You try to stand and follow, but you’re still unstable, still learning your body’s rules.
She turns with tears on her face, not begging, not accusing, just asking the question that terrifies you.
“When you go back to your events and your world,” she says, “will you be ashamed of me?”
You swear you won’t, you swear you never could, but the fact that she had to ask is already a wound.
She kisses Sofía’s forehead, tells her she loves her, and you watch your daughter’s face crumble.
Marina looks at you one last time and says, “Thank you for letting me be part of your recovery.”
Then she leaves, and for the first time in months, you’re standing—yet you feel more broken than when you couldn’t.

That night you slide down to the marble floor again, not because you fell, but because you have nowhere else to put the regret.
Sofía asks every night, “When is Marina coming back?”
Patricia prowls the mansion like she’s already won, and you finally see how empty her victory is.
You hire your assistant to find Marina discreetly, and the update hits you like a punch.
She paused university because money ran out.
She works days as a caretaker and nights as a waitress.
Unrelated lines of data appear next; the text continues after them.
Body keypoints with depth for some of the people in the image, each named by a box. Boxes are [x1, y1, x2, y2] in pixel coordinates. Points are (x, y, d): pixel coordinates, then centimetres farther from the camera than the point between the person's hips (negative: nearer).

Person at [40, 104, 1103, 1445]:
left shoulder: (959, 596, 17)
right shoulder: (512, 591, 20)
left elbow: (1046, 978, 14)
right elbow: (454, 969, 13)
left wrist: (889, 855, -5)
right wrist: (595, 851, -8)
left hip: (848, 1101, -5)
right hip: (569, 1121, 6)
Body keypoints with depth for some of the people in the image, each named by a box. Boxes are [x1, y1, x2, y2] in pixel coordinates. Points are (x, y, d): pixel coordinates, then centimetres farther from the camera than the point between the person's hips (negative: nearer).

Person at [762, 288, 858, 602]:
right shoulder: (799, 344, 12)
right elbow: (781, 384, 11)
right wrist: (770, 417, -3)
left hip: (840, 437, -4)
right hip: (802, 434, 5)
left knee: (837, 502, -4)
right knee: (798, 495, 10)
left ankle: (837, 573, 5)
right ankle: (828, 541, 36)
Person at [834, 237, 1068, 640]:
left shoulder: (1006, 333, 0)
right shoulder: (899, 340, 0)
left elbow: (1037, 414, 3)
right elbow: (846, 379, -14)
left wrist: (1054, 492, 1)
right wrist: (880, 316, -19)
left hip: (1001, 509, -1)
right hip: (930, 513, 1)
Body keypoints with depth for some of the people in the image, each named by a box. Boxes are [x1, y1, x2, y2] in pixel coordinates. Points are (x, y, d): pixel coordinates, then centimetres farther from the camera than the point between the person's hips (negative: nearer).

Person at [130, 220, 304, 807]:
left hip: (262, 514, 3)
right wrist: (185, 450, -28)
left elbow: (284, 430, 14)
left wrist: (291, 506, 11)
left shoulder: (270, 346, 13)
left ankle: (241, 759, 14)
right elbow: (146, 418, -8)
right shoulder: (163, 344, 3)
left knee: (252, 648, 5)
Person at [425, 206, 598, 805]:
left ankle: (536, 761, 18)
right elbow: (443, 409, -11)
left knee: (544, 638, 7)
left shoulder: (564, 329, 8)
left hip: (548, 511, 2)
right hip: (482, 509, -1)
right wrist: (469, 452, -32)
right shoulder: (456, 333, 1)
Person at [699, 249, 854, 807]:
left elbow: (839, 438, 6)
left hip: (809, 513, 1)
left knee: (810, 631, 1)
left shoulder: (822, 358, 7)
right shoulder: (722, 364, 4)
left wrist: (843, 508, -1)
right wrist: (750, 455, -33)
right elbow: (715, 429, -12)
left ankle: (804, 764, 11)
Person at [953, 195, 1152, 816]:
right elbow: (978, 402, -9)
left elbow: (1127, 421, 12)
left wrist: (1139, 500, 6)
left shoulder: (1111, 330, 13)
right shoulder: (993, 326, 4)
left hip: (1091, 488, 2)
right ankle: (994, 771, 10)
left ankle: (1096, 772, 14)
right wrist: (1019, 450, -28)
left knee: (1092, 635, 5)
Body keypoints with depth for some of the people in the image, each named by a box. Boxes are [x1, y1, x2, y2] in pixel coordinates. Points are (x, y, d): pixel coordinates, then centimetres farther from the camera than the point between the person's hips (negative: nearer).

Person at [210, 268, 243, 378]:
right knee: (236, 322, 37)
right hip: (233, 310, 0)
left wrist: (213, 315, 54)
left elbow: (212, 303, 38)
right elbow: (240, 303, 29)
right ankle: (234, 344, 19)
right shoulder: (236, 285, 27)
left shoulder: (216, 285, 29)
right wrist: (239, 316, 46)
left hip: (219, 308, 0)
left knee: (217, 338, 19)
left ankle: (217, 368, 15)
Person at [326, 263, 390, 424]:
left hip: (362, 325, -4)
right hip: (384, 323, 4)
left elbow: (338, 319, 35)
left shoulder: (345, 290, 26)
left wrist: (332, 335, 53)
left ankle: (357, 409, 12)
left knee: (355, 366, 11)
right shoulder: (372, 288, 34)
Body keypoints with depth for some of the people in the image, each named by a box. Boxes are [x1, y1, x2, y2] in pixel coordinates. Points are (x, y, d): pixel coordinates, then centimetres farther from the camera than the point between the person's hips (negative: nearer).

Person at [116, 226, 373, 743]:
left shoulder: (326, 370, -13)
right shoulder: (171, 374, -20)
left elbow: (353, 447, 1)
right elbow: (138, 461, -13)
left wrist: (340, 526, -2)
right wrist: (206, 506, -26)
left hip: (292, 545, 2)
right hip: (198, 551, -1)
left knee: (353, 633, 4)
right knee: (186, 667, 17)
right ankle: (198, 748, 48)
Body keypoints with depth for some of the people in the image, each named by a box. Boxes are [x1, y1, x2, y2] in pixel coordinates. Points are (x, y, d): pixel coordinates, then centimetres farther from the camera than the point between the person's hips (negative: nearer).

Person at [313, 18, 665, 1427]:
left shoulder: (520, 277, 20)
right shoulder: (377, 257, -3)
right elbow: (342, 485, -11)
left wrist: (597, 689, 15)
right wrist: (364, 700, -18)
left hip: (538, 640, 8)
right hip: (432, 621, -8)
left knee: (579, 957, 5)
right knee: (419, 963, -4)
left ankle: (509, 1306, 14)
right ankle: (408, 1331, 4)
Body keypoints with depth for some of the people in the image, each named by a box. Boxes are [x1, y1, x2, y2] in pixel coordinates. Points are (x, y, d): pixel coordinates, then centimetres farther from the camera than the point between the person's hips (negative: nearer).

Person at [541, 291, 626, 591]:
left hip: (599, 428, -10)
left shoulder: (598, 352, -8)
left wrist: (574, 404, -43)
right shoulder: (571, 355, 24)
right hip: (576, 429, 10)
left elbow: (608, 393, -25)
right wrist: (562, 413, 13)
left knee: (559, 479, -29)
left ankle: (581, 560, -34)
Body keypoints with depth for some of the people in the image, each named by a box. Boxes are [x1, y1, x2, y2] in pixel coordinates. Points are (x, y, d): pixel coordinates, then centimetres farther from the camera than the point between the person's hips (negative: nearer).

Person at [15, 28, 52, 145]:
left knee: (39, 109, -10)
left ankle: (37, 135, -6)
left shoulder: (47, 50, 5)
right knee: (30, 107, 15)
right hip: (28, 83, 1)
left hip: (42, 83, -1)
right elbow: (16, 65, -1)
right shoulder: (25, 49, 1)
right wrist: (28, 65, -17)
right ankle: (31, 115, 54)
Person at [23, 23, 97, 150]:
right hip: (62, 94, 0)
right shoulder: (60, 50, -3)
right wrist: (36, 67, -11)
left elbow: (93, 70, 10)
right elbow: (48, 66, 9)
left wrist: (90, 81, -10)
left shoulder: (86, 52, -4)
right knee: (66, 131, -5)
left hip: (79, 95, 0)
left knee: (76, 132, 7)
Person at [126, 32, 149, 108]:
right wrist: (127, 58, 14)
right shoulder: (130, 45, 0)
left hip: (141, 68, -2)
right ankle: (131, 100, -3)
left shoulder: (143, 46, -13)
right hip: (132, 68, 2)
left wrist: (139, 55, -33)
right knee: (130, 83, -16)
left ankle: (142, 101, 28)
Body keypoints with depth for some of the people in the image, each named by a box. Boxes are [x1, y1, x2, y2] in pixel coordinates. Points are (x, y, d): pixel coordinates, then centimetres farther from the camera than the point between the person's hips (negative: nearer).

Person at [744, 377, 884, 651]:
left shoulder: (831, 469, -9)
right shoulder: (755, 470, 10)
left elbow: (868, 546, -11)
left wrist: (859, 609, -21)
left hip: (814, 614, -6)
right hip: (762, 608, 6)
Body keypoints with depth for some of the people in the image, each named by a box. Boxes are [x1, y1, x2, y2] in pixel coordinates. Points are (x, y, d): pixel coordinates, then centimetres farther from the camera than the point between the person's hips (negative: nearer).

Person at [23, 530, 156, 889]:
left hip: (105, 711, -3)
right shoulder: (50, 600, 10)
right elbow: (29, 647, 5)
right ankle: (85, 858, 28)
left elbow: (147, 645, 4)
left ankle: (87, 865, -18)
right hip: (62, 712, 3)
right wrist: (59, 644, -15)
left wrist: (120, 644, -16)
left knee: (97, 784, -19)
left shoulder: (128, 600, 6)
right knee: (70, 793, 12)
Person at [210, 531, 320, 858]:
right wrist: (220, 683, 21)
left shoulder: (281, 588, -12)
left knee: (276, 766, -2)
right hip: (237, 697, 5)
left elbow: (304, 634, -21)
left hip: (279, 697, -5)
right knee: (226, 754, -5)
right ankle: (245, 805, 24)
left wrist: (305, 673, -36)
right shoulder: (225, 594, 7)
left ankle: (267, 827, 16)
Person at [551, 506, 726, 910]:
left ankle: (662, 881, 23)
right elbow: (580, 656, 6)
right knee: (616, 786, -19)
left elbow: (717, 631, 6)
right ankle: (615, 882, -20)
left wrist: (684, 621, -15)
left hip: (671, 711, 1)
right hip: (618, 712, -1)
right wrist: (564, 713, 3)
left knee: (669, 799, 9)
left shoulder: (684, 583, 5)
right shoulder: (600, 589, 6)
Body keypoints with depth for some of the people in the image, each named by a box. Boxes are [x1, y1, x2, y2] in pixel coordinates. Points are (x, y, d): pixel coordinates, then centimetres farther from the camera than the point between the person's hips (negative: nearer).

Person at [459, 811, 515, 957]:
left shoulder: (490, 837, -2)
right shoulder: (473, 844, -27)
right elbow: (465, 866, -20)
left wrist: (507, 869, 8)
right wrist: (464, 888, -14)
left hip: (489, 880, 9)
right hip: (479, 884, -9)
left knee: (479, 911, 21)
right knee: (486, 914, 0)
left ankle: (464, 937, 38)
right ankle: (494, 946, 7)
She sleeps in a small rented room that smells like exhaustion.
You stare at the wall, sick with the knowledge that you let her fall alone.
So you do the first honest thing you’ve done in a long time: you choose action over image.

You arrange a full scholarship, anonymous at first, because you refuse to make her gratitude a performance.
Then you throw Patricia out, calmly, firmly, legally, because you’re done letting convenience pretend it’s family.
You tell her Sofía can see her, but she will never live in that house again.
Patricia leaves with threats on her tongue, but you don’t tremble.
Because fear isn’t the strongest thing in you anymore.
Loss is.
Love is.
And love, you’re learning, is not soft.
It’s a decision you make with your whole life.